Using this rule, you are able to carry forward unused annual allowances from up to three previous tax years, which can amount to a substantial sum.
After all, most of us don’t contribute a hefty £40,000 to our pension each year, giving us extra allowance to use over following years, if we wish. You might have some money to spare that could be paid into your pension if, for example, you earn more one year than previously, or have received an inheritance or work bonus.
It is important to remember, however, that you cannot receive tax relief on contributions in excess of your earnings in any tax year, even using the carry forward rule. For example, if you earn £50,000 in a tax year, you can only contribute up to £50,000 to your pension that year, including any carried forward allowance.
If you’ve a large lump sum that exceeds your earnings, one way around this is to spread contributions into your pension over several tax years.

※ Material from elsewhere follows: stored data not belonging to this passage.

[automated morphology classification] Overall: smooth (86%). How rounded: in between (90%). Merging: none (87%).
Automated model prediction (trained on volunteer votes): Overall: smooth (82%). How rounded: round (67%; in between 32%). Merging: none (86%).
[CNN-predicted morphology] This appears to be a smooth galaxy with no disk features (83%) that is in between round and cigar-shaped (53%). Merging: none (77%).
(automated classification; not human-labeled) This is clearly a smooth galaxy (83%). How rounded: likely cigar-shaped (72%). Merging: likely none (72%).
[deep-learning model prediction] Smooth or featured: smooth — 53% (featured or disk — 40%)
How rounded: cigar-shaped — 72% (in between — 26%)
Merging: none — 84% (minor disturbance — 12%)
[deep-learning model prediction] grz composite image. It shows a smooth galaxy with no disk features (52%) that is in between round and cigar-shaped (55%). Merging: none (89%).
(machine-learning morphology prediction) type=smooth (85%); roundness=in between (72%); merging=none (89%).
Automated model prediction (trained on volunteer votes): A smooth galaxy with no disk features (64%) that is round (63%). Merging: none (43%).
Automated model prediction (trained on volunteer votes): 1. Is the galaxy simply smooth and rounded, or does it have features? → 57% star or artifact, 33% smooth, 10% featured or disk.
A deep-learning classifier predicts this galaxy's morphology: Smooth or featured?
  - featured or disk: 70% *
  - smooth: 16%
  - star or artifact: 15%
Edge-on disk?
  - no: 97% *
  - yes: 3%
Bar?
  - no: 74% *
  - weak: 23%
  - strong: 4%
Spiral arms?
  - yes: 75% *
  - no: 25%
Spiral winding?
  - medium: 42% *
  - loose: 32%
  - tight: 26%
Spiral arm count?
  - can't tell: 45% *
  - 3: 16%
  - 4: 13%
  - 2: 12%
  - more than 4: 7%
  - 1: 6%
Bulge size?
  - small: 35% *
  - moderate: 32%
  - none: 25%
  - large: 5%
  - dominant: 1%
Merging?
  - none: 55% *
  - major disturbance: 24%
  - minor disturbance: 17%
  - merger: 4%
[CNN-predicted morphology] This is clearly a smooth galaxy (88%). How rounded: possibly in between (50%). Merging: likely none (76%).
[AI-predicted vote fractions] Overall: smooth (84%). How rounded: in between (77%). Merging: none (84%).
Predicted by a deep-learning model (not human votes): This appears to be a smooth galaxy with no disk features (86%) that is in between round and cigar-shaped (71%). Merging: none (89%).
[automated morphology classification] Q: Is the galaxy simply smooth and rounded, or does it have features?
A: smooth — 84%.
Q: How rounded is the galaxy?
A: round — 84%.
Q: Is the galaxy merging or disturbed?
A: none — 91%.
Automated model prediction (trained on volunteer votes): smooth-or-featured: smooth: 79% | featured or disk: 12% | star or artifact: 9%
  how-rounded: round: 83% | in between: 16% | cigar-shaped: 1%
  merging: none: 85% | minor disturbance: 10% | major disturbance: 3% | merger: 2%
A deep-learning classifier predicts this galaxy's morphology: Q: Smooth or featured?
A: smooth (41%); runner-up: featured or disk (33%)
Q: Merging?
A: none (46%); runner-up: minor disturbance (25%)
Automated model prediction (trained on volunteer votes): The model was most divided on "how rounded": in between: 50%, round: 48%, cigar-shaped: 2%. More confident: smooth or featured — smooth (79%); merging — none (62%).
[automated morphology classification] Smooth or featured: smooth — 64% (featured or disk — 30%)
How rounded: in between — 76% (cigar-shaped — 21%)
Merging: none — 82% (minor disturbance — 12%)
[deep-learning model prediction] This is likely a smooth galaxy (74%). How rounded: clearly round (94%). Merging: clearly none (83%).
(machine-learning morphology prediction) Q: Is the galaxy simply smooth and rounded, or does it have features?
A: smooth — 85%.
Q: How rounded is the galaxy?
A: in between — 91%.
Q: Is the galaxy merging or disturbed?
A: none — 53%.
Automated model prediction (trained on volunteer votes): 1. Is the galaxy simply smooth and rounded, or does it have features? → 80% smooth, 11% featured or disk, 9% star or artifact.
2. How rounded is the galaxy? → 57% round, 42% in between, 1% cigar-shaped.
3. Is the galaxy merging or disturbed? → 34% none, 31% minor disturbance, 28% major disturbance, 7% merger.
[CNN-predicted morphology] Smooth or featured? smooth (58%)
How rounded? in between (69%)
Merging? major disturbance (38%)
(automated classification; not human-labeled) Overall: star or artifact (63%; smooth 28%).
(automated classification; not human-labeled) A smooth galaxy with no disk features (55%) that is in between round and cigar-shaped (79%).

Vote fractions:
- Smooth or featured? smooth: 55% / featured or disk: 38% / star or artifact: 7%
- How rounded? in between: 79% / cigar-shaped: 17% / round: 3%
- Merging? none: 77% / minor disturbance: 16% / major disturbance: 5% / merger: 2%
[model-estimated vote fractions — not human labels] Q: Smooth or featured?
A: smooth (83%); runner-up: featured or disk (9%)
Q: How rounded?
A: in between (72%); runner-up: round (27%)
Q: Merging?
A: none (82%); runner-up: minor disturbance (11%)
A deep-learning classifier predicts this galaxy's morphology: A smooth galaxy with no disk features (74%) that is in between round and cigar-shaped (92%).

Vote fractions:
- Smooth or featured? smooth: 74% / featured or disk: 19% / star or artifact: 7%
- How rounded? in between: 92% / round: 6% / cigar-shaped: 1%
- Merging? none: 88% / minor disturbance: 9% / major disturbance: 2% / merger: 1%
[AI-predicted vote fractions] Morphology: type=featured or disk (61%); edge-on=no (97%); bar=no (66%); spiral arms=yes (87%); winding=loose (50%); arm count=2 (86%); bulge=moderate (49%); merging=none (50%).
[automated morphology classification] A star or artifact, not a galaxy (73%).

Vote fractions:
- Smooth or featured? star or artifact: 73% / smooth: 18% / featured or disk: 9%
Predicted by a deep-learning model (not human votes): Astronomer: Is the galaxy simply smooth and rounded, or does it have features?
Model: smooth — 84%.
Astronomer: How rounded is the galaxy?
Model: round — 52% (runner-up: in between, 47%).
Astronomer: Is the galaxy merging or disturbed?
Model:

Alternatively, you may choose to use carry forward if you make regular payments into your pension, by increasing the amount you pay into your pot on a monthly basis, as well as pay a lump sum into your pension at any time.
Bear in mind you do not need to report additional contributions under carry forward to HMRC, provided you qualify to use this rule, and haven’t exceeded your allowance. If you do contribute more than your overall allowance into your pension, you will pay a tax charge which will claw back any tax relief you received that you were not entitled to. So it’s important to ensure you’re sticking within the rules.